Breaking Down the Expectations
The BoE is expected to hold rates at 4.5% on Thursday, following a 25 basis point rate cut in February. Expectations from the Monetary Policy Committee (MPC) vote are pointing toward two votes in favor of a rate cut and seven for a rate hold.
The Bank of England is cautious with its approach to monetary policy changes, as Governor Bailey repeatedly stated that the MPC are committed to managing inflation and growth concerns. ⁽²⁾
The BoE’s decision also comes as policymakers assess the uncertainty emerging from US President Trump’s trade tariffs and UK tax hikes. Trump’s tariff policies have impacted financial markets and raised inflation concerns globally. ⁽³⁾
BoE policymakers highlighted the need for a cautious approach to interest rates where inflation and labor market risks need to be balanced to determine the next move on interest rates.

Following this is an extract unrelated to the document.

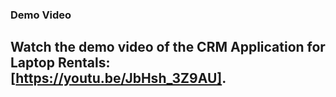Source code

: ### Demo Video

## Watch the demo video of the CRM Application for Laptop Rentals: [https://youtu.be/JbHsh_3Z9AU].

Bank of England Pressured by Economic Data
UK GDP for January showed that the UK economy contracted by 0.1%, caused by production and construction sector weaknesses. The report followed modest growth in the previous quarter and raised concerns on growth in 2025, where growth forecasts for the UK economy were downgraded to 0.75 % for 2025. The downgrades were caused by weak economic data and trade war impacts. ⁽⁴⁾
Inflation rose to 3% in February, above the central bank’s 2% target. Uncertainty still looms as the BoE is caught between high interest rates and weak growth. Core CPI remains more persistent than the headline numbers, which supported the MPC’s cautious stance. ⁽⁵⁾
The labor market showed signs of weakness, where unemployment claims in the UK rose to 22K in December 2024 with job openings declining. Wage growth rose to 6% and has continued to rise faster than inflation. ⁽⁶⁾
Trade War Concerns
Trade tariffs are one of the main factors that are behind the BoE rate hold expectations, with trade tensions emerging from President Trump’s tariff threats and threatening the UK’s economy. ⁽⁷⁾
The Bank of England has expressed concerns that tariffs might impact global trade, which could affect UK exports and its economic health. This factor could support a more cautious and gradual approach for the BoE.